(Beginning of Material for the task)

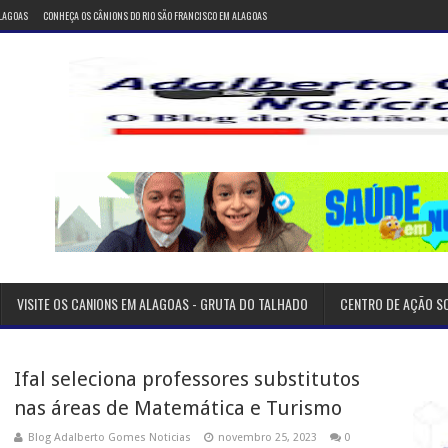
ALAGOAS
CONHEÇA OS CÂNIONS DO RIO SÃO FRANCISCO EM ALAGOAS
VISITE OS CANIONS EM ALAGOAS - GRUTA DO TALHADO
CENTRO DE AÇÃO S
Ifal seleciona professores substitutos
nas áreas de Matemática e Turismo
Blog Adalberto Gomes Noticias
novembro 25, 2023
0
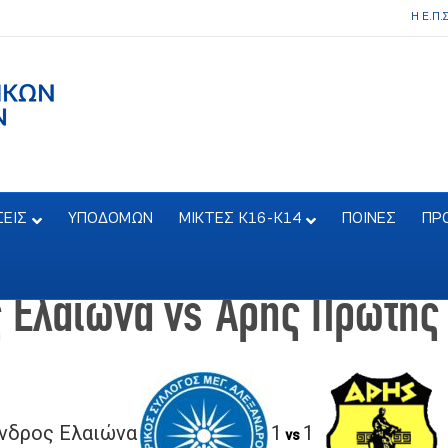
Η Ε.Π.
ΣΕΙΣ
ΥΠΟΔΟΜΩΝ
ΜΙΚΤΕΣ Κ16-Κ14
ΠΟΙΝΕΣ
ΠΡ
 Ελαιώνα vs Άρης Πρώτης
νδρος Ελαιώνα
1
1
vs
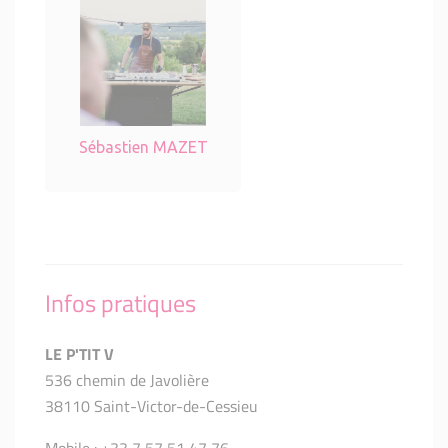
Sébastien MAZET
Infos pratiques
LE P'TIT V
536 chemin de Javolière
38110 Saint-Victor-de-Cessieu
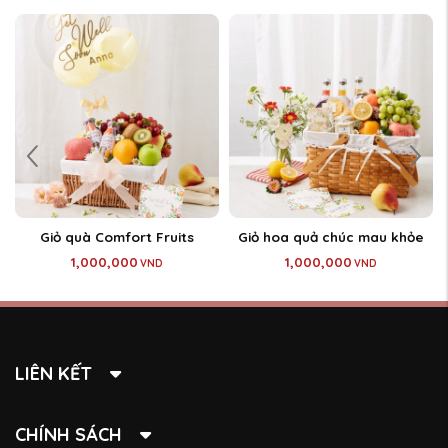
Giỏ quà Comfort Fruits
Giỏ hoa quả chúc mau khỏe
1,000,000
1,000,000
VND
VND
LIÊN KẾT
CHÍNH SÁCH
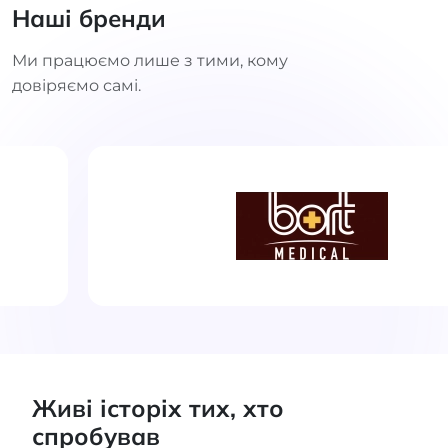
Наші бренди
Ми працюємо лише з тими, кому
довіряємо самі.
Живі історіх тих, хто
спробував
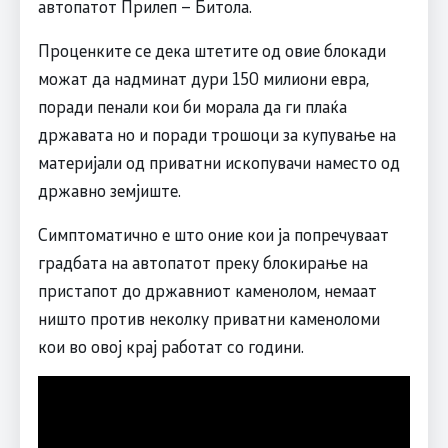
автопатот Прилеп – Битола.
Проценките се дека штетите од овие блокади
можат да надминат дури 150 милиони евра,
поради пенали кои би морала да ги плаќа
државата но и поради трошоци за купување на
материјали од приватни ископувачи наместо од
државно земјиште.
Симптоматично е што оние кои ја попречуваат
градбата на автопатот преку блокирање на
пристапот до државниот каменолом, немаат
ништо против неколку приватни каменоломи
кои во овој крај работат со години.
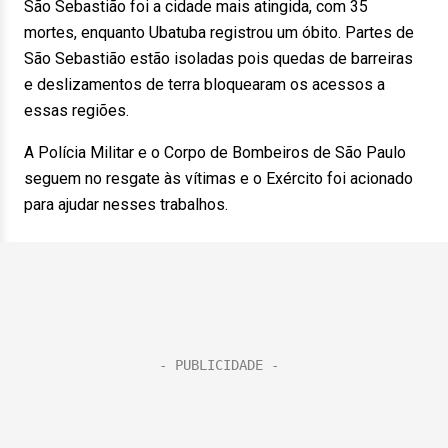
São Sebastião foi a cidade mais atingida, com 35
mortes, enquanto Ubatuba registrou um óbito. Partes de
São Sebastião estão isoladas pois quedas de barreiras
e deslizamentos de terra bloquearam os acessos a
essas regiões.
A Polícia Militar e o Corpo de Bombeiros de São Paulo
seguem no resgate às vítimas e o Exército foi acionado
para ajudar nesses trabalhos.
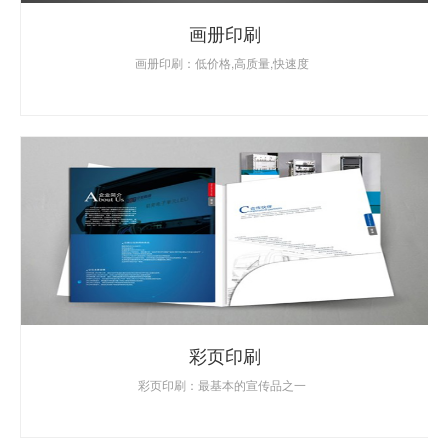
画册印刷
画册印刷：低价格,高质量,快速度
彩页印刷
彩页印刷：最基本的宣传品之一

(End of Material for the task)

→ Required work: Exactly as written above, print every line of the data but not its pictures.

→ Your solution:
ALAGOAS
CONHEÇA OS CÂNIONS DO RIO SÃO FRANCISCO EM ALAGOAS
VISITE OS CANIONS EM ALAGOAS - GRUTA DO TALHADO
CENTRO DE AÇÃO S
Ifal seleciona professores substitutos
nas áreas de Matemática e Turismo
Blog Adalberto Gomes Noticias
novembro 25, 2023
0
Η Ε.Π.
ΣΕΙΣ
ΥΠΟΔΟΜΩΝ
ΜΙΚΤΕΣ Κ16-Κ14
ΠΟΙΝΕΣ
ΠΡ
 Ελαιώνα vs Άρης Πρώτης
νδρος Ελαιώνα
1
1
vs
Sébastien MAZET
Infos pratiques
LE P'TIT V
536 chemin de Javolière
38110 Saint-Victor-de-Cessieu
Giỏ quà Comfort Fruits
Giỏ hoa quả chúc mau khỏe
1,000,000
1,000,000
VND
VND
LIÊN KẾT
CHÍNH SÁCH
Наші бренди
Ми працюємо лише з тими, кому
довіряємо самі.
Живі історіх тих, хто
спробував
автопатот Прилеп – Битола.
Проценките се дека штетите од овие блокади
можат да надминат дури 150 милиони евра,
поради пенали кои би морала да ги плаќа
државата но и поради трошоци за купување на
материјали од приватни ископувачи наместо од
државно земјиште.
Симптоматично е што оние кои ја попречуваат
градбата на автопатот преку блокирање на
пристапот до државниот каменолом, немаат
ништо против неколку приватни каменоломи
кои во овој крај работат со години.
São Sebastião foi a cidade mais atingida, com 35
mortes, enquanto Ubatuba registrou um óbito. Partes de
São Sebastião estão isoladas pois quedas de barreiras
e deslizamentos de terra bloquearam os acessos a
essas regiões.
A Polícia Militar e o Corpo de Bombeiros de São Paulo
seguem no resgate às vítimas e o Exército foi acionado
para ajudar nesses trabalhos.
画册印刷
画册印刷：低价格,高质量,快速度
彩页印刷
彩页印刷：最基本的宣传品之一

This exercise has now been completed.